9. Choosing between BerriAI / LiteLLM and Portkey for your situation

If you already have direct OpenAI, Azure, and Bedrock calls in production:

Prefer BerriAI / LiteLLM when:

  • You want minimal code changes and fastest time‑to‑adoption.
  • Most of your code already uses OpenAI‑style APIs.
  • You’re comfortable running a lightweight proxy or just the client library.
  • You need basic observability and routing, not a full control plane.

Prefer Portkey when:

  • You want a single, authoritative gateway for all LLM traffic.
  • Governance, policy control, and fine‑grained observability are critical.
  • You’re okay with a more involved infra and ops change.
  • You want to run structured experiments (A/B tests, provider comparisons) across models and providers.
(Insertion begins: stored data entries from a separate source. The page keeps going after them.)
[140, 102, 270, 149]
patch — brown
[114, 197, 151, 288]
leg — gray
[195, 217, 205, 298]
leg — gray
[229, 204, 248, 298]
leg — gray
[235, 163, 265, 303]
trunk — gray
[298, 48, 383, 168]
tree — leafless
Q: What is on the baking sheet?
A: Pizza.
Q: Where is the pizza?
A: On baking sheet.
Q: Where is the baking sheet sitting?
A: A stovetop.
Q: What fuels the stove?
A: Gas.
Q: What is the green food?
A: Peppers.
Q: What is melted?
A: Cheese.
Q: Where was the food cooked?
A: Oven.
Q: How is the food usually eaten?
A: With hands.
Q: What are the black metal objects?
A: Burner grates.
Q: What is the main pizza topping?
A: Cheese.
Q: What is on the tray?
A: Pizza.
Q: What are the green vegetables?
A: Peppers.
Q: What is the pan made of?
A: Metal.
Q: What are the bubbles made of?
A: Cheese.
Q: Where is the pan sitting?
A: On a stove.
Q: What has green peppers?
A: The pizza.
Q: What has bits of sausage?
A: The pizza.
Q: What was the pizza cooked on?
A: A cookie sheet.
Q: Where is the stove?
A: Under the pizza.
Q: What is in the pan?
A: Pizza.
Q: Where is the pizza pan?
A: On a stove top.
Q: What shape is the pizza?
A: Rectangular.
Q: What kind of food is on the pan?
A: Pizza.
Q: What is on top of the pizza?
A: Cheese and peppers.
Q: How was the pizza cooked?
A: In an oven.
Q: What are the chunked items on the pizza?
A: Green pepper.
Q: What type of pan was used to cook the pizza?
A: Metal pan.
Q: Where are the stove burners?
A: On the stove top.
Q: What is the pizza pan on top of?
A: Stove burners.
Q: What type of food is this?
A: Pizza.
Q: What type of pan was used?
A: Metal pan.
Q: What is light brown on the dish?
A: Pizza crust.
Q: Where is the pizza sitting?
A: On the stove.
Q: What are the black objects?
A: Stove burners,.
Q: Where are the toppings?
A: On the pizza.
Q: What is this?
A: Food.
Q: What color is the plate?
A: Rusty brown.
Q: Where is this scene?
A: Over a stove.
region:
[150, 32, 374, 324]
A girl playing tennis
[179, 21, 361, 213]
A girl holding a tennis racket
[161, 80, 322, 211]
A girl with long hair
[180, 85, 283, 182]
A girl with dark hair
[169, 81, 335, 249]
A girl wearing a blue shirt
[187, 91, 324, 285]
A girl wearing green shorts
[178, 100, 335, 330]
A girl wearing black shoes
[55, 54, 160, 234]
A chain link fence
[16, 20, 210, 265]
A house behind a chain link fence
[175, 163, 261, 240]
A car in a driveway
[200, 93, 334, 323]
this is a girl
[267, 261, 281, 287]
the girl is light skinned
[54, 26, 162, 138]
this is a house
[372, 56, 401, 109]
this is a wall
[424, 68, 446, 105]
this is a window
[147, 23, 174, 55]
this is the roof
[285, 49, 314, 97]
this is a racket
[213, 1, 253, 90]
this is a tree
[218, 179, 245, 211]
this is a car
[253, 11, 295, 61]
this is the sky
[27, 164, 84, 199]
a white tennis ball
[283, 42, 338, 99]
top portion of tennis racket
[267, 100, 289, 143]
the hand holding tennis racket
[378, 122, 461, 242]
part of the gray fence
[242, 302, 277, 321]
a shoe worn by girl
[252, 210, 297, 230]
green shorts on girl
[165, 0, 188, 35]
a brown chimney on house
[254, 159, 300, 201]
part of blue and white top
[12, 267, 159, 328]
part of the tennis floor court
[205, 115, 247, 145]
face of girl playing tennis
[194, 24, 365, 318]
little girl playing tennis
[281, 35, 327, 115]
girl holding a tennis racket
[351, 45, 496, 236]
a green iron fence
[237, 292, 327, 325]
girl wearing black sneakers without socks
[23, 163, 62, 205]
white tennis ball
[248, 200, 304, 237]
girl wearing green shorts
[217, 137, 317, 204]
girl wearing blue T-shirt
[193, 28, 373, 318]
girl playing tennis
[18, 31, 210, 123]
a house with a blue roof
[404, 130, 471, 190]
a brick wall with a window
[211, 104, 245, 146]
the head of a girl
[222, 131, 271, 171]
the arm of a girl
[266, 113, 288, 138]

10. Summary: what actually breaks, in one list

When migrating from direct OpenAI/Azure/Bedrock calls to BerriAI/LiteLLM or Portkey, expect to touch:

  • Endpoints & clients:
    • Base URLs and API keys change; client library may change.
  • Request shapes:
    • Mostly stable if you’re already OpenAI‑like; provider‑specific JSON requires mapping.
  • Streaming:
    • Stream parsing logic must adapt to normalized SSE output.
  • Errors:
    • Code relying on provider‑specific errors must migrate to gateway‑standard errors.
  • Provider features:
    • Fine‑tuning IDs, special parameters, and provider‑only features need explicit mapping.
  • Infra & security:
    • Keys become centralized; traffic flows through a single gateway/proxy; new monitoring paths.

Handled incrementally, migration is usually safe and worthwhile: LiteLLM minimizes code churn, while Portkey maximizes control. Your choice depends on whether you prioritize fast adoption or deep governance and observability over your multi‑provider LLM stack.